Instructions to follow:
Repeat exactly, please, the opening lines of the data below, through and including the line where "Blackout Curtains |" sits.

[Stored items from a collection]

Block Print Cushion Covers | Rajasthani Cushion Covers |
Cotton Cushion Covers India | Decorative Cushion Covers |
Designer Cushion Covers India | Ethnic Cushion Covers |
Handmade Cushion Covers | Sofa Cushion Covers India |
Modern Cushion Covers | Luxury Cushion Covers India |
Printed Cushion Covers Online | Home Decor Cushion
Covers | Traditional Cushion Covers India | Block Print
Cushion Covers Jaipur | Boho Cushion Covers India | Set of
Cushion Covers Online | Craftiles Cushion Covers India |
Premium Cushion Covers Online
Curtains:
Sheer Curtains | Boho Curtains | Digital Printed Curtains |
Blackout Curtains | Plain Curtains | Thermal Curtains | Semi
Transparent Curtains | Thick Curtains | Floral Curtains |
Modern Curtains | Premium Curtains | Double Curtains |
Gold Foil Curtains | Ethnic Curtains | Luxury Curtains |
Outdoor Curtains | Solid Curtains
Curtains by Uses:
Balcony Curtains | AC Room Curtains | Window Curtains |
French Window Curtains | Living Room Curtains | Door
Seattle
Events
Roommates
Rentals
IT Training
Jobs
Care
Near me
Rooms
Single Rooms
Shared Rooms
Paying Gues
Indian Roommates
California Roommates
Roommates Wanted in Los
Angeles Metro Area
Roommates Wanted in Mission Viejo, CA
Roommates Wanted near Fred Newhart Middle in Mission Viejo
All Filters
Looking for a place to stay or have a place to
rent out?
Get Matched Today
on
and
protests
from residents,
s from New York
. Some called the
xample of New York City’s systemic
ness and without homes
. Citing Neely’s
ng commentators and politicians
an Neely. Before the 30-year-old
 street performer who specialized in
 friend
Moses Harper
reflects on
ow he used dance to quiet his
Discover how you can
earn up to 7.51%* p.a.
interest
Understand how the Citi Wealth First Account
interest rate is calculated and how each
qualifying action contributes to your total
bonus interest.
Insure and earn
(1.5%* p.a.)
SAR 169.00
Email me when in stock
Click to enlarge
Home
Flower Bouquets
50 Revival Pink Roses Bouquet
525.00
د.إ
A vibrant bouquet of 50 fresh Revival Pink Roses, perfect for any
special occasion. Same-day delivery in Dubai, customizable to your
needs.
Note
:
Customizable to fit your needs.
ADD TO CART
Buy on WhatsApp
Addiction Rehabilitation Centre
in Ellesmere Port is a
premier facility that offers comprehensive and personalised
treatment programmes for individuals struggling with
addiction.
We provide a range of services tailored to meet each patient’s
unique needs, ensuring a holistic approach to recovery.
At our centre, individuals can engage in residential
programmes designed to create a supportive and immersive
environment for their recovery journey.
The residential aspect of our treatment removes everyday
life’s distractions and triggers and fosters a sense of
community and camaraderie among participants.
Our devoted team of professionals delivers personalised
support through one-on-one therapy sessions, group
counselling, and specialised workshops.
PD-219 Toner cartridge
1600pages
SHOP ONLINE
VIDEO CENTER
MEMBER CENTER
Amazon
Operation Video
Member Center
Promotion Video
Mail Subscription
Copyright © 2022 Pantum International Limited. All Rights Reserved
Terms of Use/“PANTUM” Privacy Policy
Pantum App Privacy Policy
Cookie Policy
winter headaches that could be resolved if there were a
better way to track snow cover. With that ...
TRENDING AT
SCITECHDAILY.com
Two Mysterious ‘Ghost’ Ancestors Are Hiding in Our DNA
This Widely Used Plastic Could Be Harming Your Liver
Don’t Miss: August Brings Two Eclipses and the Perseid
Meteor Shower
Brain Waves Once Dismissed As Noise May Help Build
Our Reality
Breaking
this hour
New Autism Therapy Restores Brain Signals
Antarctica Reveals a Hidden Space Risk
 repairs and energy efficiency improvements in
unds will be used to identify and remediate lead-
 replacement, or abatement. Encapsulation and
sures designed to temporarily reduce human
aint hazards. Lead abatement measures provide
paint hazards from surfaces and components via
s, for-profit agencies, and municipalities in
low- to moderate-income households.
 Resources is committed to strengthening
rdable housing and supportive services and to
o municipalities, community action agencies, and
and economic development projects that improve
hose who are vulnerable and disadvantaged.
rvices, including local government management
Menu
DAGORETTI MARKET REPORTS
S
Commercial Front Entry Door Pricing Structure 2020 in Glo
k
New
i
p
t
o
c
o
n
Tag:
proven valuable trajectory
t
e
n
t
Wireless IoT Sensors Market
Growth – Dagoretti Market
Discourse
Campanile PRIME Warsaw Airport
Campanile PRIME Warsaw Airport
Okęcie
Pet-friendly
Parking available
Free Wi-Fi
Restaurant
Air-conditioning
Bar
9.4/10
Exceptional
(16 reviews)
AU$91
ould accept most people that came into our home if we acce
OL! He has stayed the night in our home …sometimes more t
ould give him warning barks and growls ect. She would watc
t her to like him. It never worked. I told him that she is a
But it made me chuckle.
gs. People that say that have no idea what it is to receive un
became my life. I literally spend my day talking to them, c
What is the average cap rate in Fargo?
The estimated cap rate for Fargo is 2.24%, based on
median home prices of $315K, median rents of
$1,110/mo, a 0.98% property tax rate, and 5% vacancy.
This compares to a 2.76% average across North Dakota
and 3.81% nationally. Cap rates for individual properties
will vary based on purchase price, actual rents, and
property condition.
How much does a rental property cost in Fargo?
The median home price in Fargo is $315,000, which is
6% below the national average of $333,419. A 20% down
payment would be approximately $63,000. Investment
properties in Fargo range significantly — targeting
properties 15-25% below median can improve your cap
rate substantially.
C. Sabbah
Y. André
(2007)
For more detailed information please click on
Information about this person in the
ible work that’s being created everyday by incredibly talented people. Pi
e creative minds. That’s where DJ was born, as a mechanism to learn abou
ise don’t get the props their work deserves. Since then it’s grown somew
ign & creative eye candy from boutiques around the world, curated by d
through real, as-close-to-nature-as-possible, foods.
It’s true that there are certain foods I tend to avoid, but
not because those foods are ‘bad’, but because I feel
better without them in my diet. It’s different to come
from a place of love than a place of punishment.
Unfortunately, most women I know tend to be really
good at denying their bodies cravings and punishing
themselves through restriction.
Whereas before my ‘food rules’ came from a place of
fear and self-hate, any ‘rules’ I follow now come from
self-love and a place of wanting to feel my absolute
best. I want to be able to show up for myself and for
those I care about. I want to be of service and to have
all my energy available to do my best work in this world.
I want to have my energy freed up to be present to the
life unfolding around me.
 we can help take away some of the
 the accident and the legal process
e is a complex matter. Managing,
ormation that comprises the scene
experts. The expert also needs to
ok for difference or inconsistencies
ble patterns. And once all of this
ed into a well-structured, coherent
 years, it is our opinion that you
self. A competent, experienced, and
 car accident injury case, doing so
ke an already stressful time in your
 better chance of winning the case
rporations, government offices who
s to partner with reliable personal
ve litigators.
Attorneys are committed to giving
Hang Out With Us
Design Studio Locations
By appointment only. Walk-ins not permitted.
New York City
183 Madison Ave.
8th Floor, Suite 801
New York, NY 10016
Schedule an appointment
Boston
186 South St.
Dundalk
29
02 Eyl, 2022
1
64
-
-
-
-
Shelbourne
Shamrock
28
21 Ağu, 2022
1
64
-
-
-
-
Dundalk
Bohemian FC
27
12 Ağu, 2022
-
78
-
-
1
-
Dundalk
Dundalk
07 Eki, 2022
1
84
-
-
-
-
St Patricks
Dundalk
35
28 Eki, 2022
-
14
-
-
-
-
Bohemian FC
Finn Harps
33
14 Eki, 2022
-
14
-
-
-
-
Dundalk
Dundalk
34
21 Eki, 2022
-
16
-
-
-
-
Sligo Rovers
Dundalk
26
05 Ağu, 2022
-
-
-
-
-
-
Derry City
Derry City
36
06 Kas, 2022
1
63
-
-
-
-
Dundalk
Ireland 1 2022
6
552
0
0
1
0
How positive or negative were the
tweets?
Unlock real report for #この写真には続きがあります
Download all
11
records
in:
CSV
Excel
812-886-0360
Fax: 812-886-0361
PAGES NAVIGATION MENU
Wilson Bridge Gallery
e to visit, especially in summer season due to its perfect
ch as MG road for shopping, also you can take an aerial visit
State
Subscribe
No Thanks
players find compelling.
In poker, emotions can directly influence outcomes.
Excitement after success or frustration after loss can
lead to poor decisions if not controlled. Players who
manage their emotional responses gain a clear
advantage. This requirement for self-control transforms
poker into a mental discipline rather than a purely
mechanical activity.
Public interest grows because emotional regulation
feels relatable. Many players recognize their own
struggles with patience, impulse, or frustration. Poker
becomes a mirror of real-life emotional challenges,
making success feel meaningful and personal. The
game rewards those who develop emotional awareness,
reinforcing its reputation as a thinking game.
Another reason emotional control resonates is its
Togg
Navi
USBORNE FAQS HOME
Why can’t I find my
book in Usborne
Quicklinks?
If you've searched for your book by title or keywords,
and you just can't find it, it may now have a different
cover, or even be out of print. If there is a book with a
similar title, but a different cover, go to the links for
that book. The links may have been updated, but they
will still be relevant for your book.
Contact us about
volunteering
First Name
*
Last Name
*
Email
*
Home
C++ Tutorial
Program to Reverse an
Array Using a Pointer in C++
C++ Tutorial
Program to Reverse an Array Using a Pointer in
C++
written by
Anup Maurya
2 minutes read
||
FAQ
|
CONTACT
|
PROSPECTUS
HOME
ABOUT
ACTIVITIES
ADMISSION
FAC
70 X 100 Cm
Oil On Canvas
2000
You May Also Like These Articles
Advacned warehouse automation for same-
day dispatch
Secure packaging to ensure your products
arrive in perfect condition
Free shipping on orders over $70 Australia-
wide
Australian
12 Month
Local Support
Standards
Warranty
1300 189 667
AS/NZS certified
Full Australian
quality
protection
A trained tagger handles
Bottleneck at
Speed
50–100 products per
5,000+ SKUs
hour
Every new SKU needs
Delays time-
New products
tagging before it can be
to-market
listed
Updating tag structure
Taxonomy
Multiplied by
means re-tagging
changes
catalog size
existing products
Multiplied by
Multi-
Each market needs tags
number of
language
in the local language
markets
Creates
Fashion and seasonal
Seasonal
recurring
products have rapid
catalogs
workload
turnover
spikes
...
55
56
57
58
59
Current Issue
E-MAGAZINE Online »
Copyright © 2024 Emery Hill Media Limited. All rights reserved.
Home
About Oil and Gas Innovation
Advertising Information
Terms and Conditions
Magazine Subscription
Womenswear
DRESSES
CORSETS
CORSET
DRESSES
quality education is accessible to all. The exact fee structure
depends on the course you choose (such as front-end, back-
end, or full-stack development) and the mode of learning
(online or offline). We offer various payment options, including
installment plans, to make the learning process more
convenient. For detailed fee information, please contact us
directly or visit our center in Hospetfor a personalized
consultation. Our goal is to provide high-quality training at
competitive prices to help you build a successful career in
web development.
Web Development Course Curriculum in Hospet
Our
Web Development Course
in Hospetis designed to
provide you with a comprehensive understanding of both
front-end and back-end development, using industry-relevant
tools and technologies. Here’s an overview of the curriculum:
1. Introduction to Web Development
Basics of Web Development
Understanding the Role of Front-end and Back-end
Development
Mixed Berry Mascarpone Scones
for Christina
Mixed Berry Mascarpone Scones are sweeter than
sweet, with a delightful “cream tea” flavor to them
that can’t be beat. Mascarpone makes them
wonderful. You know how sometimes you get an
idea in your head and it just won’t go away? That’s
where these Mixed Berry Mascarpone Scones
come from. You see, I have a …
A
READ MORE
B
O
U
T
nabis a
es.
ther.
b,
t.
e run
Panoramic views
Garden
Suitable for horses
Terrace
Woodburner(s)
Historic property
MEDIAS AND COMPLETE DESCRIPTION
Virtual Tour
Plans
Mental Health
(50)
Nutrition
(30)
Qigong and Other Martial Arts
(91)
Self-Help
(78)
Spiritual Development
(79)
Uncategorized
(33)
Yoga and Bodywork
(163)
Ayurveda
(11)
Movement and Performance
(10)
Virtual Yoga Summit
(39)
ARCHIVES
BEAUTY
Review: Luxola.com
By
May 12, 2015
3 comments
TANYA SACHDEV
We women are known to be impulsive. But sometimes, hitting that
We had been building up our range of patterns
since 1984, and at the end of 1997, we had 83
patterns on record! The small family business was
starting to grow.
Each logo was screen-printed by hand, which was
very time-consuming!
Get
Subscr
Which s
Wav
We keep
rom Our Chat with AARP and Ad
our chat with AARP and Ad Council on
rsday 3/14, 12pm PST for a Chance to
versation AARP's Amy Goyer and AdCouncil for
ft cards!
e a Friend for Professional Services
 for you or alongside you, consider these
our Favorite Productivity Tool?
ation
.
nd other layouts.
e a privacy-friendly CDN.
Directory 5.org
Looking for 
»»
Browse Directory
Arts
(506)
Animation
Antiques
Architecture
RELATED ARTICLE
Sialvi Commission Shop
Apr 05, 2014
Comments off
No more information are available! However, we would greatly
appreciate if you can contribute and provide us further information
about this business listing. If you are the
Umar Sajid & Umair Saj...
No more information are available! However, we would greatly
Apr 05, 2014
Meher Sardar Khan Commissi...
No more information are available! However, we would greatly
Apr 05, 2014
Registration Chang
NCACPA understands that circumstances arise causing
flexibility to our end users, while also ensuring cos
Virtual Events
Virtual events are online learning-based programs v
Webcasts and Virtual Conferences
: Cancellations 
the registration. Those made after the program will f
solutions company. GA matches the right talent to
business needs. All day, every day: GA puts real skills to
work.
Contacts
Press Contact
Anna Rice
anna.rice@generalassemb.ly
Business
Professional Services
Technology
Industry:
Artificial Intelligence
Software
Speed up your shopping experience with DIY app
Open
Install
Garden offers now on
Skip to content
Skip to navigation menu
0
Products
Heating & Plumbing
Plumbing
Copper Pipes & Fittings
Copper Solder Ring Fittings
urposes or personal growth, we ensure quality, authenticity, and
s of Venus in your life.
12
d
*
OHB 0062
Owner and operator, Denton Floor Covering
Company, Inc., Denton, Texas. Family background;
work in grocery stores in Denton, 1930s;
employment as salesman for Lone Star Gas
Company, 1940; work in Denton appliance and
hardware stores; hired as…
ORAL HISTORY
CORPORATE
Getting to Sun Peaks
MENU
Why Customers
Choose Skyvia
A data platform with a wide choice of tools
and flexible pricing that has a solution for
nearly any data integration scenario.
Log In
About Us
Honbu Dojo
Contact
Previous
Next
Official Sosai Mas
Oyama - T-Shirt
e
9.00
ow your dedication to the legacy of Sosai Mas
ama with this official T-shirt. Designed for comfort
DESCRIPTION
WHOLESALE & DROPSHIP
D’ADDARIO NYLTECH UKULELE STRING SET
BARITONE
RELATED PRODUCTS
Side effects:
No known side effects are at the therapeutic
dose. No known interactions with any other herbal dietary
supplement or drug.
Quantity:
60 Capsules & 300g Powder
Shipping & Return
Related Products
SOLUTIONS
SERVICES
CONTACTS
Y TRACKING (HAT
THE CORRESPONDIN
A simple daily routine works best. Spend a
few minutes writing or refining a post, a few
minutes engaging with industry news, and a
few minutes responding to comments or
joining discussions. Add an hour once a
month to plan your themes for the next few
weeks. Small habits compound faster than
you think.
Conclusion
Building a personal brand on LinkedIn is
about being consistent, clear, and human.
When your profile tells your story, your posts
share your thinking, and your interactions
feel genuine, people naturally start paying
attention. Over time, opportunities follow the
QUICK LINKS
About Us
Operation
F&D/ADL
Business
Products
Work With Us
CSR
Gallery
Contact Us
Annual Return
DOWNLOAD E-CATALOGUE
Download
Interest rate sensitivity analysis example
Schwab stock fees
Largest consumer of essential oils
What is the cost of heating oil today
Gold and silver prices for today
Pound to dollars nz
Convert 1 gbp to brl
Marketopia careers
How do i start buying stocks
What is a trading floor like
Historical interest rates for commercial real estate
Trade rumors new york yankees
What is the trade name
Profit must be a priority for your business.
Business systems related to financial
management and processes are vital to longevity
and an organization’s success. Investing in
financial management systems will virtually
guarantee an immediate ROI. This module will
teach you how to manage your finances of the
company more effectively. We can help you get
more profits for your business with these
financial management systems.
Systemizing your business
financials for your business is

Task response:
Block Print Cushion Covers | Rajasthani Cushion Covers |
Cotton Cushion Covers India | Decorative Cushion Covers |
Designer Cushion Covers India | Ethnic Cushion Covers |
Handmade Cushion Covers | Sofa Cushion Covers India |
Modern Cushion Covers | Luxury Cushion Covers India |
Printed Cushion Covers Online | Home Decor Cushion
Covers | Traditional Cushion Covers India | Block Print
Cushion Covers Jaipur | Boho Cushion Covers India | Set of
Cushion Covers Online | Craftiles Cushion Covers India |
Premium Cushion Covers Online
Curtains:
Sheer Curtains | Boho Curtains | Digital Printed Curtains |
Blackout Curtains | Plain Curtains | Thermal Curtains | Semi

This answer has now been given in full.